Cette ultime flambée politique nocturne autour de la « cagnotte » de l’aéroport arrive après les vives passes d’armes autour de celle de la municipalité. Les élus de l’opposition comptaient bien profiter de l’examen du compte administratif 2015 pour démontrer que les augmentations d’impôts (+15%) et de tarifs municipaux décidées par Jean-Luc Moudenc ont été excessives. Selon les calculs de Joël Carreiras (PS), ex-grand argentier de Pierre Cohen, le niveau d’épargne brute de la ville a augmentée de 155% et l’épargne nette atteint 68 millions d’euros. « Il n’y a pas de cagnotte, nous avons juste réussi à combler le tonneau des Danaïdes des frais de fonctionnement de l’ancienne équipe », lui répond François Chollet, président du groupe majoritaire.
Cette bataille de chiffres fut noyée dans le marathon des mots. Est-il bien raisonnable d’évoquer une question aussi importante que celle la position de la ville au conseil d’administration de l’aéroport à minuit ? Une nouvelle fois, l’opposition a réclamé davantage de conseils municipaux pour alléger l’ordre du jour. Sous la mandature de Pierre Cohen, les élus se réunissaient tous les mois, ou presque. Jean-Luc Moudenc s’en tient au strict minimum, soit trois à quatre séances par an seulement. Le personnel municipal est-il fatigué de faire des heures supplémentaires ? A 00h10, la retransmission vidéo en direct a été brutalement coupée. La prochaine fois, le maire de Toulouse devra-t-il prévoir d’ouvrir un compte #periscope ?

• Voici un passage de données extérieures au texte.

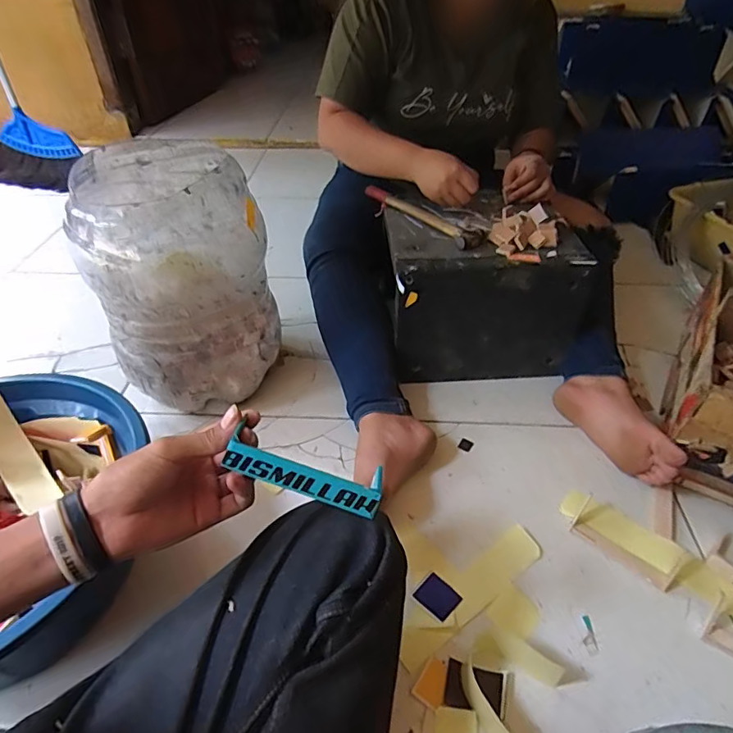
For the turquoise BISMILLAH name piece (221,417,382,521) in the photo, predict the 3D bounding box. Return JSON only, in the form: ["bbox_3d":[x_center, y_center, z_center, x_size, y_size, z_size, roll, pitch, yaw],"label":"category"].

trop de « chinoiseries » ?

Epilogue (provisoire) de cette folle soirée au Capitole : à 8h45 mardi matin, l’aéroport de Toulouse-Blagnac fait savoir que le conseil d’administration est reporté.  » Constatant que des considérations extérieures à l’entreprise pourraient interférer avec les débats, Casil Europe a demandé le report de l’assemblée générale, les conditions ne lui semblant pas réunies pour tenir cette réunion dans un climat serein « , stipule le communiqué.

Idrac

« Il n’y a pas de cagnotte à l’aéroport », affirme à son tour Anne-Marie Idrac, présidente du conseil de surveillance. L’ex-ministre des Transports d’Alain Juppé se dit choquée par les mots employés par les opposants à la vraie-fausse privatisation de l’aéroport. Elle met en garde contre la future concurrence des aéroports de Lyon et Nice, qui seront prochainement vendus à des investisseurs privés. Anne-Marie Idrac relativise les sommes en jeu à Toulouse-Blagnac. Le « prélèvement » de moins de 20 millions sur les 67 millions de « réserves » qui était à l’ordre du jour aurait rapporté 9 millions aux nouveaux co–propriétaires chinois de l’aéroport. « Cela fait beaucoup de salive pour 9 millions », estime-t-elle. Mme Idrac précise que la décision de reporter le conseil d’administration a été prise avant la fin du conseil municipal de Toulouse.